# WHAT TO DO:
Please copy the data below exactly, from its first line through the line holding "高拱横空出世，把御用监管事太", and skip the pictures.

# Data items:
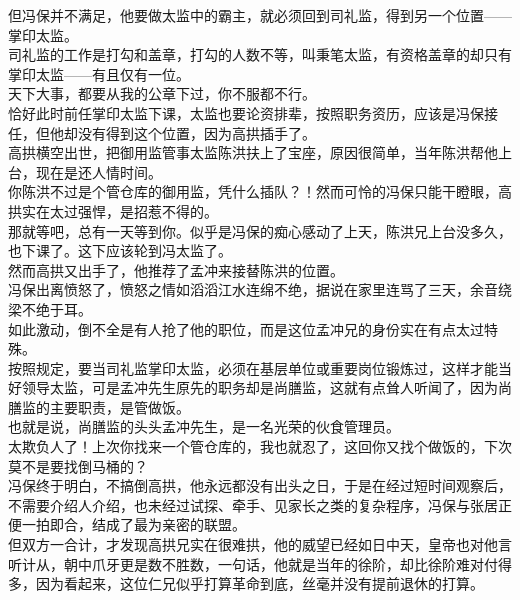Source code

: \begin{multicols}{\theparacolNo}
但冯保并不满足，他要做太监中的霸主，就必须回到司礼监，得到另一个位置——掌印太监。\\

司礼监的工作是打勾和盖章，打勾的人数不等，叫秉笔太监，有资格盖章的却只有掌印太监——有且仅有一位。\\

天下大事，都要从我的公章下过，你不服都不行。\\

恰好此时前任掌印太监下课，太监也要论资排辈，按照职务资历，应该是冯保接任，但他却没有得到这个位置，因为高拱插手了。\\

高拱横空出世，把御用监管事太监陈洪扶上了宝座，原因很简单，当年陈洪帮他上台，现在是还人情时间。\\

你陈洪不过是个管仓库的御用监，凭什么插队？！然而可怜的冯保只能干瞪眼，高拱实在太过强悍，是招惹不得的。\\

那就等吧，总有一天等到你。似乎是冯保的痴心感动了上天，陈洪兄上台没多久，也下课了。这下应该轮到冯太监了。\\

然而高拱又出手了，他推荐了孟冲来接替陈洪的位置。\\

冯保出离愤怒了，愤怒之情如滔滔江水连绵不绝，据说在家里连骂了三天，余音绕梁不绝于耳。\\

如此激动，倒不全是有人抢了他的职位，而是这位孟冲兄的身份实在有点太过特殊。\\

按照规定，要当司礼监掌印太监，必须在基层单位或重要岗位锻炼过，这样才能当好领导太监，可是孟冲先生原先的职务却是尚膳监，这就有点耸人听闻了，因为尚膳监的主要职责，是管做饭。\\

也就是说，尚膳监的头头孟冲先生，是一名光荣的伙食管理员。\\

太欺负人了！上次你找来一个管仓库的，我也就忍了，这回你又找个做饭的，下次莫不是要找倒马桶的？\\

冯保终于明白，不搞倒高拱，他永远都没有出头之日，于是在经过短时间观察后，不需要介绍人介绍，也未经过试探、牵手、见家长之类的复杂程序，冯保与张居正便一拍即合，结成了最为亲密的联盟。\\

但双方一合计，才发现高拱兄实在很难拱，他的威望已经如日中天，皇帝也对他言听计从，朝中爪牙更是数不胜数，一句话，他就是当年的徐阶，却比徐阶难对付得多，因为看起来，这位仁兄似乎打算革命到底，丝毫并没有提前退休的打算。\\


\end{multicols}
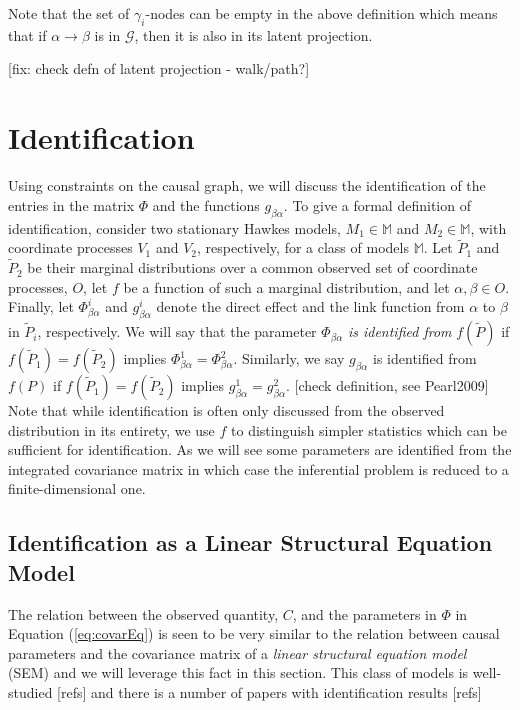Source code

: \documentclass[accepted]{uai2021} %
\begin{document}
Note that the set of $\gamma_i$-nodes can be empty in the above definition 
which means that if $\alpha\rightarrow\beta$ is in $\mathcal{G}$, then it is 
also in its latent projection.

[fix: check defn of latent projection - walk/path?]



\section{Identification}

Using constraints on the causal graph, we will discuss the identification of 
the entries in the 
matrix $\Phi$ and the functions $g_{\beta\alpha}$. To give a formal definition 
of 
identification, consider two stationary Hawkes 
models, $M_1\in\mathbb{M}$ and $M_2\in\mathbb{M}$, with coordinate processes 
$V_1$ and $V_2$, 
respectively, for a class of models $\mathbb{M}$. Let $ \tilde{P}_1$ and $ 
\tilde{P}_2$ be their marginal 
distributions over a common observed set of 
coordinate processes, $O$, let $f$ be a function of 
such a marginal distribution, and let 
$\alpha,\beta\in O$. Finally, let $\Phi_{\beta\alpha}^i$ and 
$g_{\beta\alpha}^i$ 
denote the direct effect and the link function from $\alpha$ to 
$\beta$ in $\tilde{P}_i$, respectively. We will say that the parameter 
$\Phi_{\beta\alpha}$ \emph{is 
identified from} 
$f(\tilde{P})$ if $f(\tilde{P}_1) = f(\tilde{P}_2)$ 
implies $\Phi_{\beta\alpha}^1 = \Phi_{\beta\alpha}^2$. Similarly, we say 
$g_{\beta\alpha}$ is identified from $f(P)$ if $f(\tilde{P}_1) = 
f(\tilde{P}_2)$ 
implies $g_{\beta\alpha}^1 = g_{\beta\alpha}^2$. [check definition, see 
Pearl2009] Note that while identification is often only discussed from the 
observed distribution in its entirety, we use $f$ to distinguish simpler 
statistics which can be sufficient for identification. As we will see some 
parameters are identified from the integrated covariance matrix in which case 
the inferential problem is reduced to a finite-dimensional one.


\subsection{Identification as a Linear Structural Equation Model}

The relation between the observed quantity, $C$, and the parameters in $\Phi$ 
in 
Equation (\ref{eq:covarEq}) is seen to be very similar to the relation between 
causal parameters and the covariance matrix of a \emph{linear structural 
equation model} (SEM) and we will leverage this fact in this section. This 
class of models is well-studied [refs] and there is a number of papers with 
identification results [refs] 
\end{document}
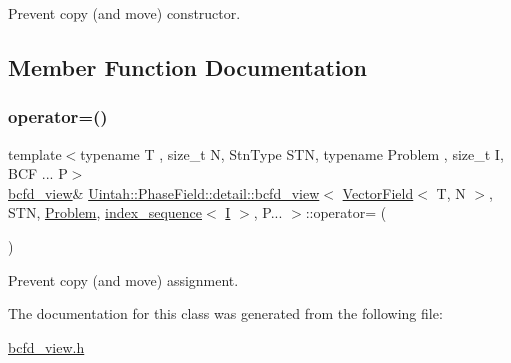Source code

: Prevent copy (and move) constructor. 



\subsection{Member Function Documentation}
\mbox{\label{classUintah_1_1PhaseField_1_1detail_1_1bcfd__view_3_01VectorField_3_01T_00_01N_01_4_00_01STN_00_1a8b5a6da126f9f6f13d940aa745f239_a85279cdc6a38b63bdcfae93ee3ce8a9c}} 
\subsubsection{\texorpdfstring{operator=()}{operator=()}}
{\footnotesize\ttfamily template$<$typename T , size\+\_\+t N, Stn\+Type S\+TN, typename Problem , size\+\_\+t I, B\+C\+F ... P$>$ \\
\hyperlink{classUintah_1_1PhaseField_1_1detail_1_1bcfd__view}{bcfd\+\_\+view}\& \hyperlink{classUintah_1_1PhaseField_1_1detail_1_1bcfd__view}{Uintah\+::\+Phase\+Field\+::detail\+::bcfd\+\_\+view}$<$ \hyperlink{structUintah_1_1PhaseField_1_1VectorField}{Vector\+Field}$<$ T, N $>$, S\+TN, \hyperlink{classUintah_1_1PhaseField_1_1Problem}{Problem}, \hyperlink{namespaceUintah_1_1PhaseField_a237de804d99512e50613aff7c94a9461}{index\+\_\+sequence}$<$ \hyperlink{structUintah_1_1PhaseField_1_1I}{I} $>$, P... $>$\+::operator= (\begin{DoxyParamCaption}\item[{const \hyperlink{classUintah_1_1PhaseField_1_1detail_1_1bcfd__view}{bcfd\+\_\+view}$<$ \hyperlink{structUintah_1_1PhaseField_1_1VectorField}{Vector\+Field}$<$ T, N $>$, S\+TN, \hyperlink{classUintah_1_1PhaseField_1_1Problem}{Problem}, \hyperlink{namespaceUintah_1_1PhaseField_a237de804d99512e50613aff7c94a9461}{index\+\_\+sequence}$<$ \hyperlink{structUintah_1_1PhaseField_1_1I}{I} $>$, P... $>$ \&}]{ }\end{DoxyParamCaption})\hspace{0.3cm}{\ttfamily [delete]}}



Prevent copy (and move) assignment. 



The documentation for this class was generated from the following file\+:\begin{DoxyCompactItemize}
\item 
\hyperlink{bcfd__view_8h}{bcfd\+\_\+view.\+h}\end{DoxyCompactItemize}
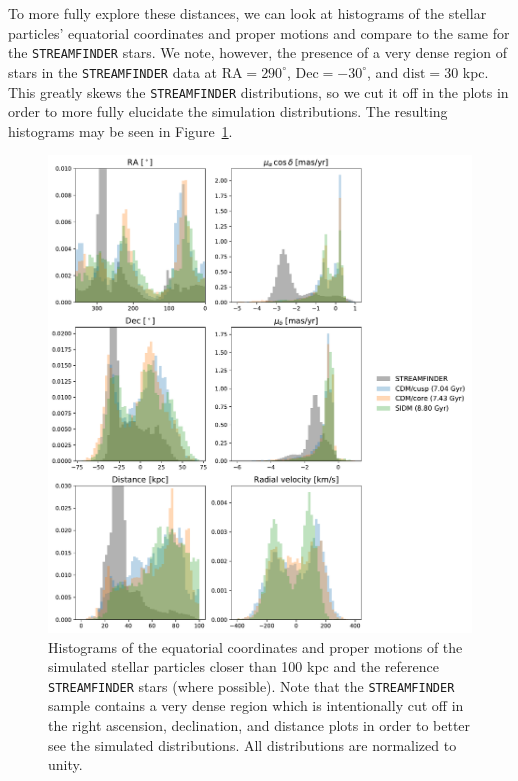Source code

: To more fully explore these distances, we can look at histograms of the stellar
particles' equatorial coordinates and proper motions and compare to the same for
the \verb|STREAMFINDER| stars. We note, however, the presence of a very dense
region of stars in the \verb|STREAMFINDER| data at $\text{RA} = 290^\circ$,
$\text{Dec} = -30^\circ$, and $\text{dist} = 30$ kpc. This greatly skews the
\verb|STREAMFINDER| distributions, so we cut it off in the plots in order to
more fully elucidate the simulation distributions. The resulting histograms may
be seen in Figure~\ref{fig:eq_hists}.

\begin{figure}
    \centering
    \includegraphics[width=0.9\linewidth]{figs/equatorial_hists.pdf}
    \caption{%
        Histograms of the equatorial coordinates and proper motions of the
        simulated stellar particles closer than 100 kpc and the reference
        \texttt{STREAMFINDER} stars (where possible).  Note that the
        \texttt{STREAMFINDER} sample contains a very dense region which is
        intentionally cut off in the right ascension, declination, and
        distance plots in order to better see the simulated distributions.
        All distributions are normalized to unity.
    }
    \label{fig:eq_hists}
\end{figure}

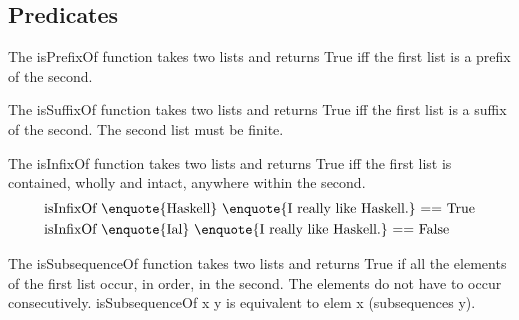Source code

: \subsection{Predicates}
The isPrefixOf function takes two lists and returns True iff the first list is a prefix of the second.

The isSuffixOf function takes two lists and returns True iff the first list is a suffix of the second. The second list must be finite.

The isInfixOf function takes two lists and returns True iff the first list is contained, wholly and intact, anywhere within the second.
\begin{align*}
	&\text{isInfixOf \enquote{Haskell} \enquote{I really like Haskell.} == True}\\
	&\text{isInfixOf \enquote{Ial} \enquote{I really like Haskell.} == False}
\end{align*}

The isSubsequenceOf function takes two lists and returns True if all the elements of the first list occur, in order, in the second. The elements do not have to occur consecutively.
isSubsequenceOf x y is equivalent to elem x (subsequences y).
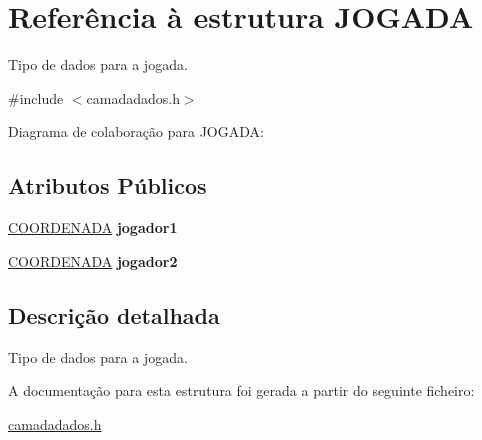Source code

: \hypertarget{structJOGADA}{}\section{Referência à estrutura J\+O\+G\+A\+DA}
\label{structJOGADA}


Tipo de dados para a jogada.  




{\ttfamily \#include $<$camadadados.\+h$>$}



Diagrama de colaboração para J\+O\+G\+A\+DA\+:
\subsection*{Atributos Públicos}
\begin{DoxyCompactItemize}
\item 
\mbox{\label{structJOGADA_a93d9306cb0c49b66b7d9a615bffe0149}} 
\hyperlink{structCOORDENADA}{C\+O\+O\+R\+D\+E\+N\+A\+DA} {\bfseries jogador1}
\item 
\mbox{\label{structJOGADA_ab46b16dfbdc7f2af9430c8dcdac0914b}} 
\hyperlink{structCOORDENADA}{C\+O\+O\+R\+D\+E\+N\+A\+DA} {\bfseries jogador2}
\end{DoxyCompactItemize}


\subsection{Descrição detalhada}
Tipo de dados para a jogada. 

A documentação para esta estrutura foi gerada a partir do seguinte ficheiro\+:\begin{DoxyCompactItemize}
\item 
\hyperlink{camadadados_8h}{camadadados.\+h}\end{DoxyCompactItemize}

# SOLUTION TO THE PROBLEM:
Source code

: \begin{multicols}{\theparacolNo}
但冯保并不满足，他要做太监中的霸主，就必须回到司礼监，得到另一个位置——掌印太监。\\

司礼监的工作是打勾和盖章，打勾的人数不等，叫秉笔太监，有资格盖章的却只有掌印太监——有且仅有一位。\\

天下大事，都要从我的公章下过，你不服都不行。\\

恰好此时前任掌印太监下课，太监也要论资排辈，按照职务资历，应该是冯保接任，但他却没有得到这个位置，因为高拱插手了。\\

高拱横空出世，把御用监管事太监陈洪扶上了宝座，原因很简单，当年陈洪帮他上台，现在是还人情时间。\\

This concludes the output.